Question

20.00 g of aluminum (Al) reacts with 78.78 grams of molecular chlorine (Cl2), all of each reaction is completely consumed and asingle product is formed. What is the mass (in grams) of the product?

Answer 1

The reaction forms 98.76 g AlCl_3.  

We have the masses of two reactants, so this is a limiting reactant problem.

We know that we will need a balanced equation with masses, moles, and molar masses of the compounds involved.  

Step 1. Gather all the information in one place with molar masses above the formulas and everything else below them.  
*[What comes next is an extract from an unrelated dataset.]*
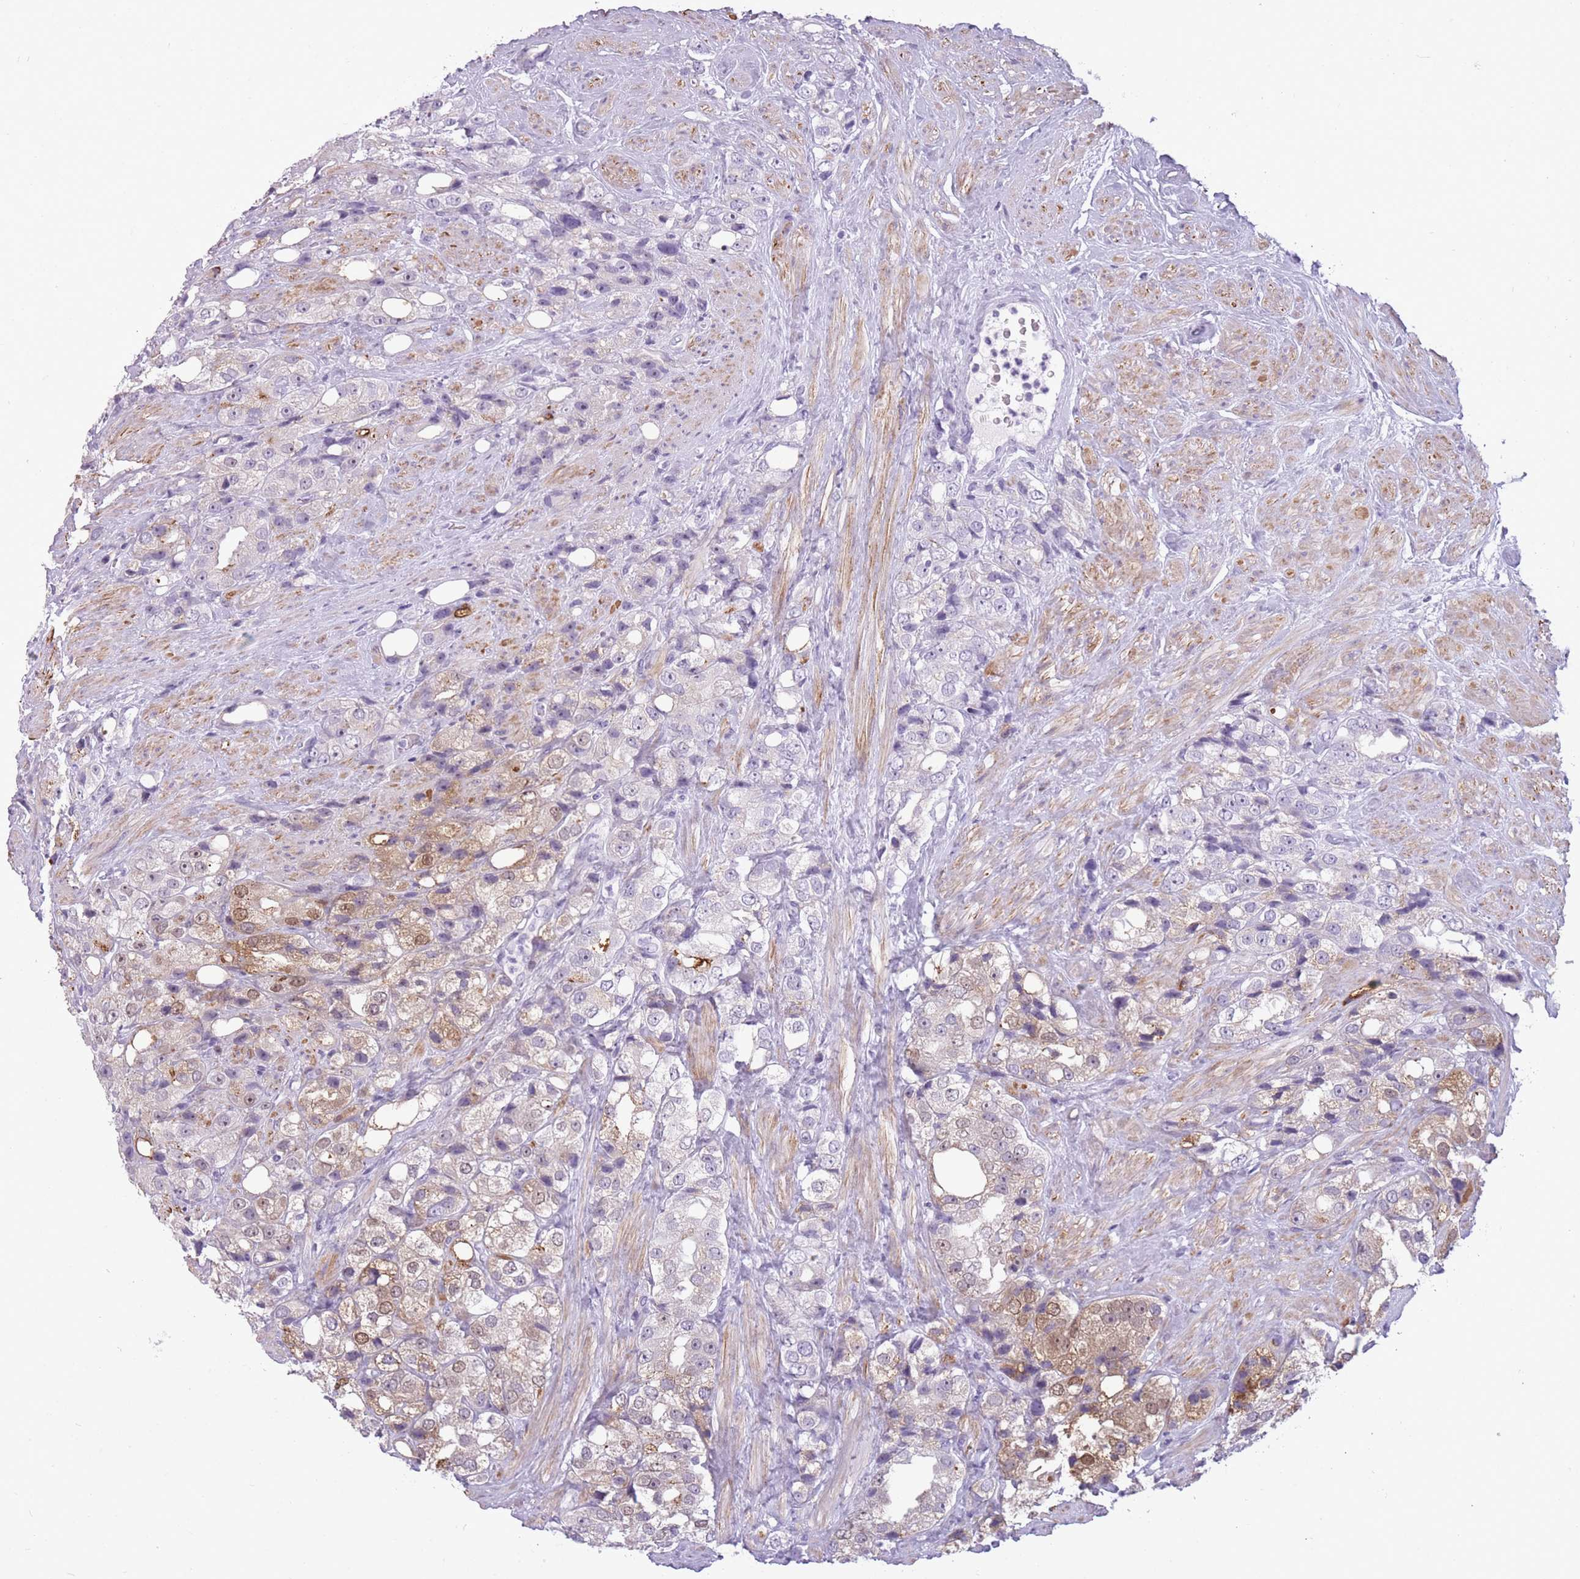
{"staining": {"intensity": "weak", "quantity": "<25%", "location": "cytoplasmic/membranous,nuclear"}, "tissue": "prostate cancer", "cell_type": "Tumor cells", "image_type": "cancer", "snomed": [{"axis": "morphology", "description": "Adenocarcinoma, NOS"}, {"axis": "topography", "description": "Prostate"}], "caption": "Immunohistochemistry of human prostate cancer shows no positivity in tumor cells.", "gene": "GOLGA6D", "patient": {"sex": "male", "age": 79}}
M_r: ___26.98 _70.91 __133.34

________2Al + 3Cl_2 → 2AlCl_3

Mass/g: 20.00 _78.78

Step 2. Calculate the moles of each reactant  

Moles of Al = 20.00 g Al × (1 mol Al /26.98 g Al) = 0.741 29 mol Al

Moles of Cl_2 = 78.78 g Cl_2 × (1 mol Cl_2 /70.91 g Cl_2) = 1.11 10 mol Cl_2

Step 3. Identify the limiting reactant  

Calculate the moles of AlCl_3 we can obtain from each reactant.  
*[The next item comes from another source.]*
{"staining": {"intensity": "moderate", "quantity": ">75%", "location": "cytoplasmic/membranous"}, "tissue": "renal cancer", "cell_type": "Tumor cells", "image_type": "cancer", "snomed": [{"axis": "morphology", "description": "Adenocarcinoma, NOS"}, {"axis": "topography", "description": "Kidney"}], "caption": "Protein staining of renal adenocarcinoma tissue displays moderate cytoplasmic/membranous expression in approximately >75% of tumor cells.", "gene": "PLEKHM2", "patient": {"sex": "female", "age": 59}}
From Al: Moles of AlCl_3 = 0.741 29 mol Al × (2 mol AlCl_3/2 mol Al) = 0.741 29 mol AlCl_3

From Cl_2: Moles of AlCl_3 = 1.11 10 mol Cl_2 × (2 mol AlCl_3/3 mol Cl_2) = 0.740 66 mol AlCl_3

Cl_2 is the limiting reactant because it gives the smaller amount of AlCl_3.

Step 4. Calculate the mass of AlCl_3.

Mass = 0.740 66 mol AlCl_3 × 133.34 g/1 mol AlCl_3 = 98.76 g AlCl_3

The reaction produces 98.76 g AlCl_3.